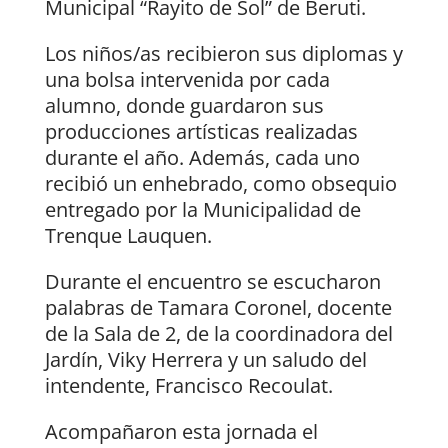
Municipal “Rayito de Sol” de Beruti.
Los niños/as recibieron sus diplomas y
una bolsa intervenida por cada
alumno, donde guardaron sus
producciones artísticas realizadas
durante el año. Además, cada uno
recibió un enhebrado, como obsequio
entregado por la Municipalidad de
Trenque Lauquen.
Durante el encuentro se escucharon
palabras de Tamara Coronel, docente
de la Sala de 2, de la coordinadora del
Jardín, Viky Herrera y un saludo del
intendente, Francisco Recoulat.
Acompañaron esta jornada el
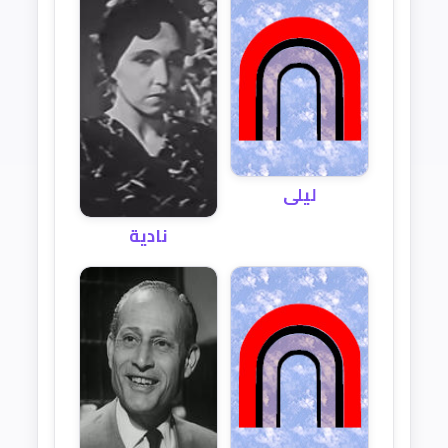
ليلى
نادية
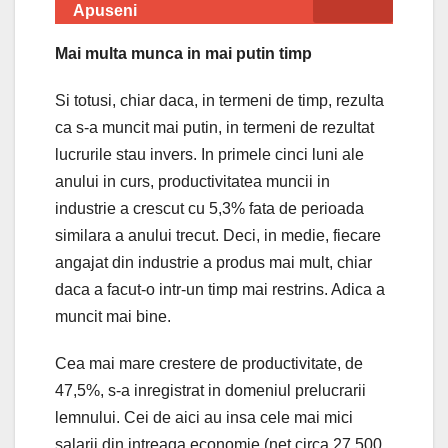
Apuseni
Mai multa munca in mai putin timp
Si totusi, chiar daca, in termeni de timp, rezulta
ca s-a muncit mai putin, in termeni de rezultat
lucrurile stau invers. In primele cinci luni ale
anului in curs, productivitatea muncii in
industrie a crescut cu 5,3% fata de perioada
similara a anului trecut. Deci, in medie, fiecare
angajat din industrie a produs mai mult, chiar
daca a facut-o intr-un timp mai restrins. Adica a
muncit mai bine.
Cea mai mare crestere de productivitate, de
47,5%, s-a inregistrat in domeniul prelucrarii
lemnului. Cei de aici au insa cele mai mici
salarii din intreaga economie (net circa 27.500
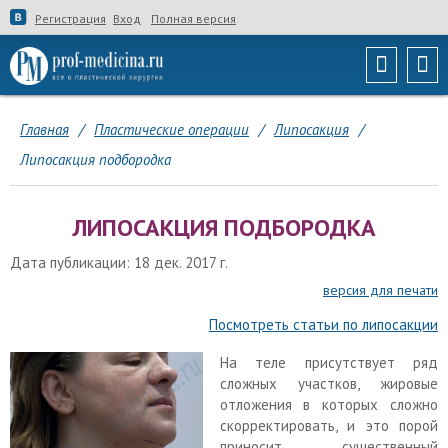
Регистрация
Вход
Полная версия
Главная
/
Пластические операции
/
Липосакция
/
Липосакция подбородка
ЛИПОСАКЦИЯ ПОДБОРОДКА
Дата публикации: 18 дек. 2017 г.
версия для печати
Посмотреть статьи по липосакции
На теле присутствует ряд
сложных участков, жировые
отложения в которых сложно
скорректировать, и это порой
приносит существенный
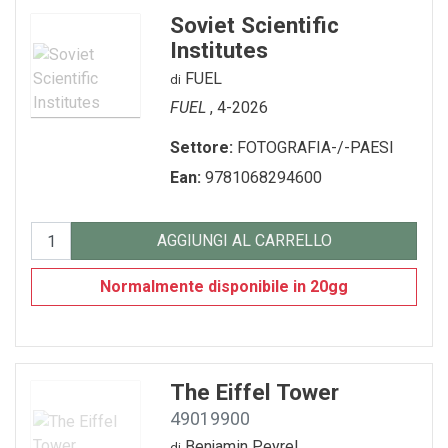
Soviet Scientific
Institutes
FUEL
di
FUEL
, 4-2026
Settore:
FOTOGRAFIA-/-PAESI
Ean:
9781068294600
AGGIUNGI AL CARRELLO
Normalmente disponibile in 20gg
The Eiffel Tower
49019900
Benjamin Peyrel
di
########################################
Work item =>
The first line of the listing through the line with "сложных участков, жировые": repeat exactly that span and nothing more, skipping pictures.

Output below =>
Municipal “Rayito de Sol” de Beruti.
Los niños/as recibieron sus diplomas y
una bolsa intervenida por cada
alumno, donde guardaron sus
producciones artísticas realizadas
durante el año. Además, cada uno
recibió un enhebrado, como obsequio
entregado por la Municipalidad de
Trenque Lauquen.
Durante el encuentro se escucharon
palabras de Tamara Coronel, docente
de la Sala de 2, de la coordinadora del
Jardín, Viky Herrera y un saludo del
intendente, Francisco Recoulat.
Acompañaron esta jornada el
ليلى
نادية
Apuseni
Mai multa munca in mai putin timp
Si totusi, chiar daca, in termeni de timp, rezulta
ca s-a muncit mai putin, in termeni de rezultat
lucrurile stau invers. In primele cinci luni ale
anului in curs, productivitatea muncii in
industrie a crescut cu 5,3% fata de perioada
similara a anului trecut. Deci, in medie, fiecare
angajat din industrie a produs mai mult, chiar
daca a facut-o intr-un timp mai restrins. Adica a
muncit mai bine.
Cea mai mare crestere de productivitate, de
47,5%, s-a inregistrat in domeniul prelucrarii
lemnului. Cei de aici au insa cele mai mici
salarii din intreaga economie (net circa 27.500
Регистрация
Вход
Полная версия
Главная
/
Пластические операции
/
Липосакция
/
Липосакция подбородка
ЛИПОСАКЦИЯ ПОДБОРОДКА
Дата публикации: 18 дек. 2017 г.
версия для печати
Посмотреть статьи по липосакции
На теле присутствует ряд
сложных участков, жировые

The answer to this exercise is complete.